As a single proposal, the levy now will enjoy the full support of Preschool Promise’s constituent groups. That list includes Leadership Cincinnati, the Urban League, the United Way of Greater Cincinnati, the Greater Cincinnati Foundation, the Haile/U.S. Bank Foundation and Crossroads Community Church. Preschool Promise and CPS will tout the levy’s potential to improve education, beginning with quality, affordable preschool that will boost kindergarten readiness, especially among children from low-income families.

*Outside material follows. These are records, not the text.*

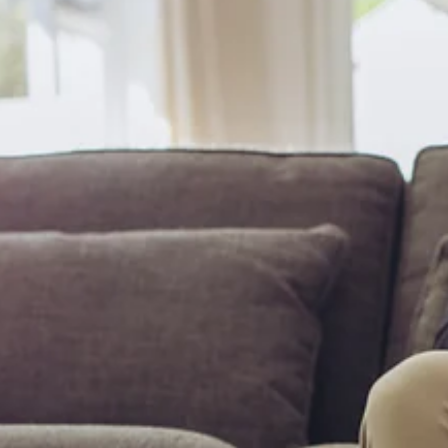
been delayed,...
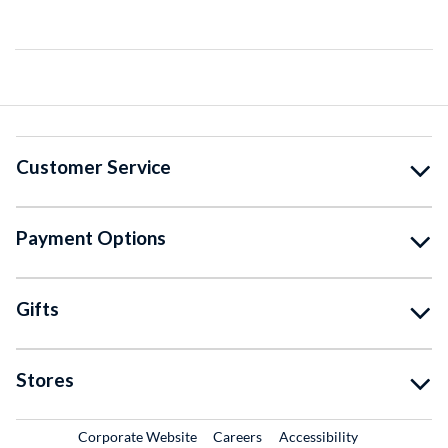
Customer Service
Payment Options
Gifts
Stores
External Link
External Link
Corporate Website
Careers
Accessibility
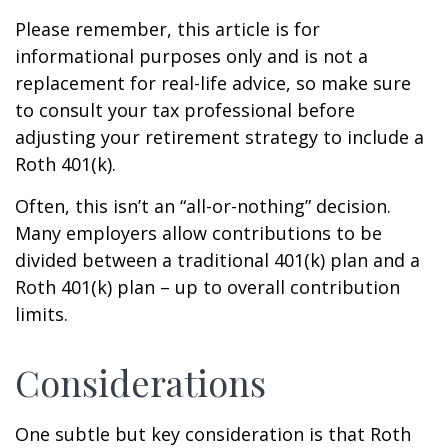
Please remember, this article is for
informational purposes only and is not a
replacement for real-life advice, so make sure
to consult your tax professional before
adjusting your retirement strategy to include a
Roth 401(k).
Often, this isn’t an “all-or-nothing” decision.
Many employers allow contributions to be
divided between a traditional 401(k) plan and a
Roth 401(k) plan – up to overall contribution
limits.
Considerations
One subtle but key consideration is that Roth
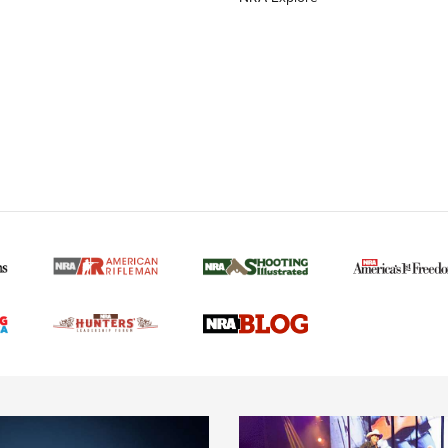
MORE NRA AMERICAN
MORE INTERESTS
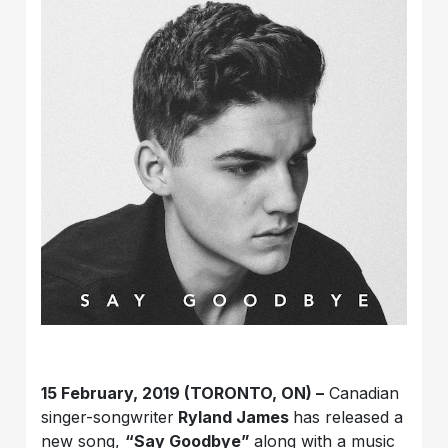
15 February, 2019 (TORONTO, ON) –
Canadian
singer-songwriter
Ryland James
has released a
new song,
“Say Goodbye”
along with a music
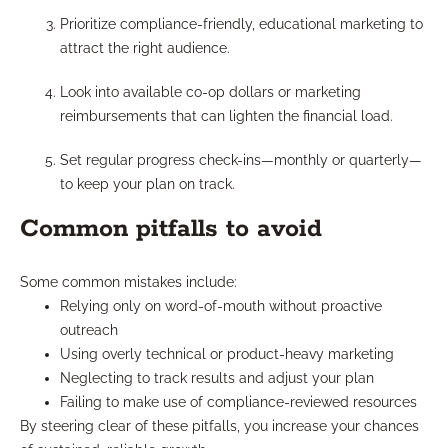
Prioritize compliance-friendly, educational marketing to
attract the right audience.
Look into available co-op dollars or marketing
reimbursements that can lighten the financial load.
Set regular progress check-ins—monthly or quarterly—
to keep your plan on track.
Common pitfalls to avoid
Some common mistakes include:
Relying only on word-of-mouth without proactive
outreach
Using overly technical or product-heavy marketing
Neglecting to track results and adjust your plan
Failing to make use of compliance-reviewed resources
By steering clear of these pitfalls, you increase your chances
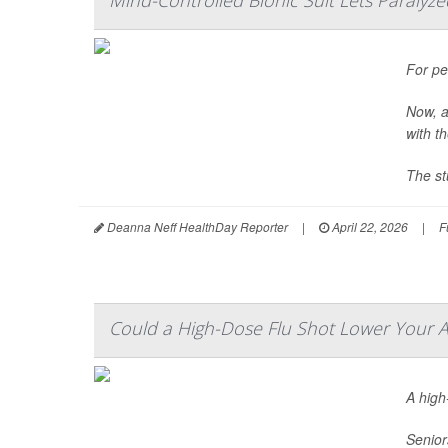
Mind-Controlled Bionic Suit Lets Paralyze
For pe
Now, a
with t
The st
Deanna Neff HealthDay Reporter
|
April 22, 2026
|
F
Could a High-Dose Flu Shot Lower Your Al
A hig
Senior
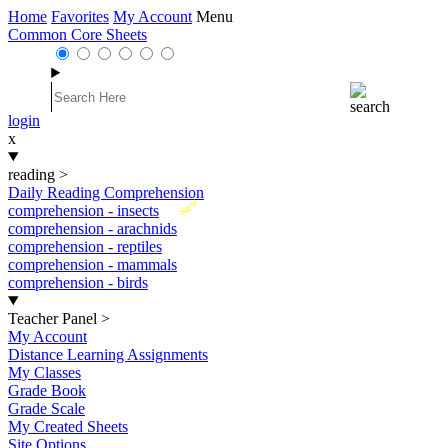
Home
Favorites
My Account
Menu
Common Core Sheets
login
x
reading
>
Daily Reading Comprehension
New
comprehension - insects
comprehension - arachnids
comprehension - reptiles
comprehension - mammals
comprehension - birds
Teacher Panel
>
My Account
Distance Learning Assignments
My Classes
Grade Book
Grade Scale
My Created Sheets
Site Options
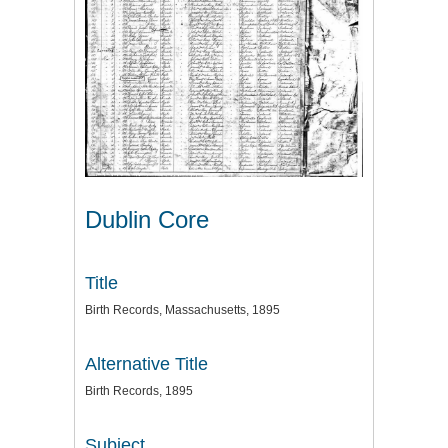
Dublin Core
Title
Birth Records, Massachusetts, 1895
Alternative Title
Birth Records, 1895
Subject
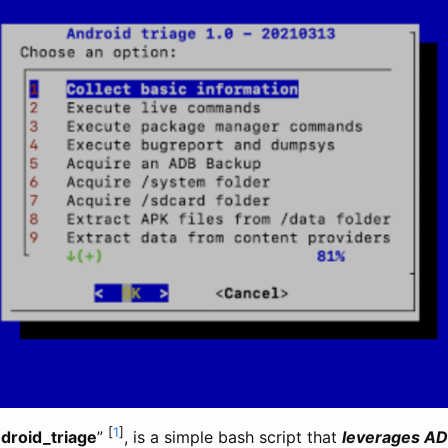
[
1
]
droid_triage
”
, is a simple bash script that
leverages AD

Business is also likely to support the effort because it’s an economic development issue, said Byrd. “Working families need access to quality preschool. If we’re focused on ending poverty, preschool is critical to (low-income children) eventually going to work.”

No Action on Arts Center

Another challenge of growing enrollment has put the school district at odds with a neighborhood that is traditionally one of its strongest supporters. The district wants to create a new, neighborhood school to serve Clifton, CUF and Spring Grove Village, but it is considering housing it in the former Clifton school that is now the Clifton Cultural Arts Center.

CPS still owns the building but has signed a long-term lease to the arts center. Under the most extreme scenario, the arts center’s lease would be canceled and the historic structure would be renovated as a school. Other plans include using just a small number of classrooms in the old school.

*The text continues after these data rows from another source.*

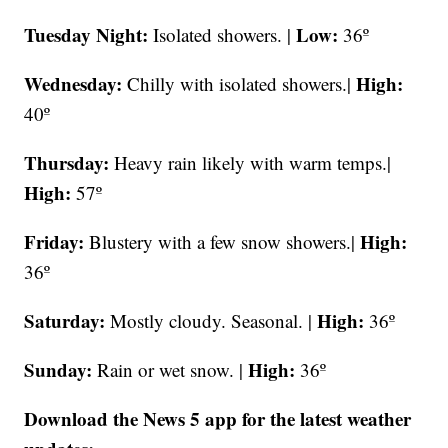
Tuesday Night:
Low:
Isolated showers. |
36º
Wednesday:
High:
Chilly with isolated showers.|
40º
Thursday:
Heavy rain likely with warm temps.|
High:
57º
Friday:
High:
Blustery with a few snow showers.|
36º
Saturday:
High:
Mostly cloudy. Seasonal. |
36º
Sunday:
High:
Rain or wet snow. |
36º
Download the News 5 app for the latest weather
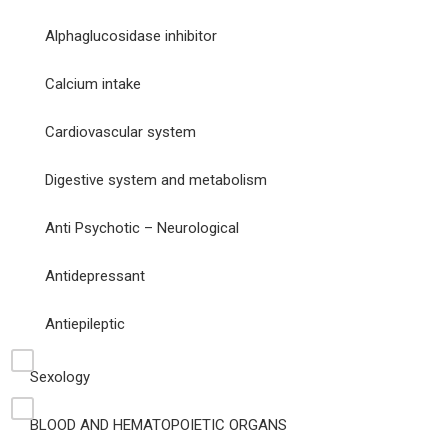
Alphaglucosidase inhibitor
Calcium intake
Cardiovascular system
Digestive system and metabolism
Anti Psychotic – Neurological
Antidepressant
Antiepileptic
Sexology
BLOOD AND HEMATOPOIETIC ORGANS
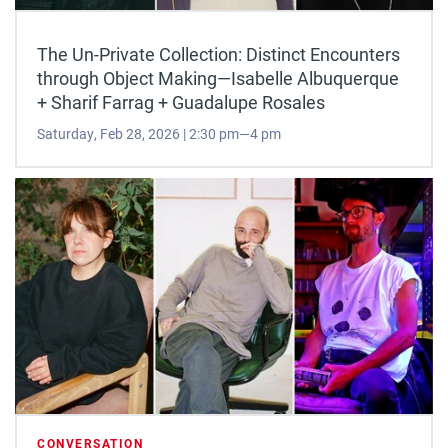
The Un-Private Collection: Distinct Encounters
through Object Making—Isabelle Albuquerque
+ Sharif Farrag + Guadalupe Rosales
Saturday, Feb 28, 2026 | 2:30 pm—4 pm
CONVERSATION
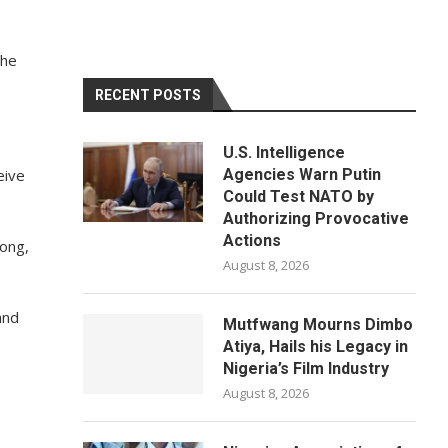
the
RECENT POSTS
U.S. Intelligence
eive
Agencies Warn Putin
Could Test NATO by
Authorizing Provocative
Actions
rong,
August 8, 2026
and
Mutfwang Mourns Dimbo
Atiya, Hails his Legacy in
Nigeria’s Film Industry
August 8, 2026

Since word of the plan surfaced, arts center supporters have turned out wearing red to school board meetings and voicing their opposition to the district’s reclaiming the building. Many believed Monday’s meeting would bring a decision because the arts center’s lease requires one year’s notice for cancelation, and that leaves little leeway in planning for the 2017-18 school year.

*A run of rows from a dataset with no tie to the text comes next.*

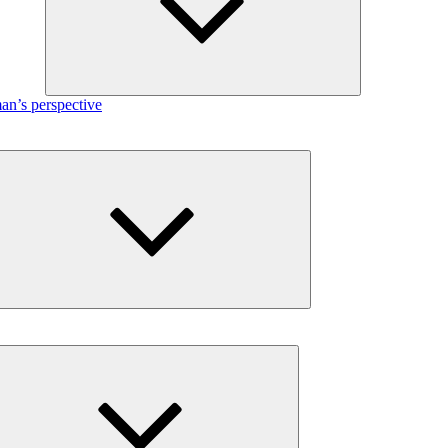
n’s perspective
Expand
child
menu
Expand
child
menu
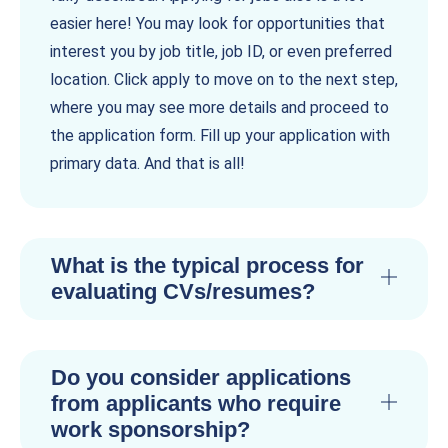
easier here! You may look for opportunities that
interest you by job title, job ID, or even preferred
location. Click apply to move on to the next step,
where you may see more details and proceed to
the application form. Fill up your application with
primary data. And that is all!
What is the typical process for
evaluating CVs/resumes?
Do you consider applications
from applicants who require
work sponsorship?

CCAC supporters turned out again Monday, but board President Ericka Copeland-Dansby defused some potential hostility by declaring before the public comment portion of the meeting that the board would take no immediate action. Instead, she said, the district will engage those with a stake in the outcome through a series of meetings in June. Those include:

  • Parents of potential students of a new neighborhood school
  • Affected community councils
  • CCAC officials and backers

Nevertheless, the first three speakers urged the board not to act unilaterally on the building’s future. Eric Urbas, president of Clifton Town Meeting, read a joint letter from his council, and the CUF and Spring Grove Village councils. The letter urged delaying any action until after November’s levy vote. It also pledged the groups’ help and support to find a solution to the district’s space woes — so long as it is mutually acceptable.

Peter Huttinger, Spring Grove Village’s community council president, said a neighborhood school would be undoubtedly be a benefit to his neighborhood but that its creation needs to be on terms the residents of the communities it would serve approve.

The 2016 valedictorians and salutatorians from Cincinnati Public Schools high schools were honored Monday, May 23, at the district's school board meeting. (Thomas Consolo for WCPO)

Also…

In other business Monday, the school board:

  • Voted to end suspension and a discipline option for students in kindergarten through third grade.
  • Passed revised application priorities for magnet schools (such as parents who have another child already in the school).
  • Tabled for minor rewording two measures on preschool and kindergarten entrance requirements.
  • Before official business, the board honored the valedictorians and salutatorians of its 14 high schools’ class of 2016. The group included two graduates who had emigrated from Africa — one from Eritrea and one from Ivory Coast. It was also a good night for the University of Cincinnati: At least 14 of CPS’s top grads will be Bearcats in the fall.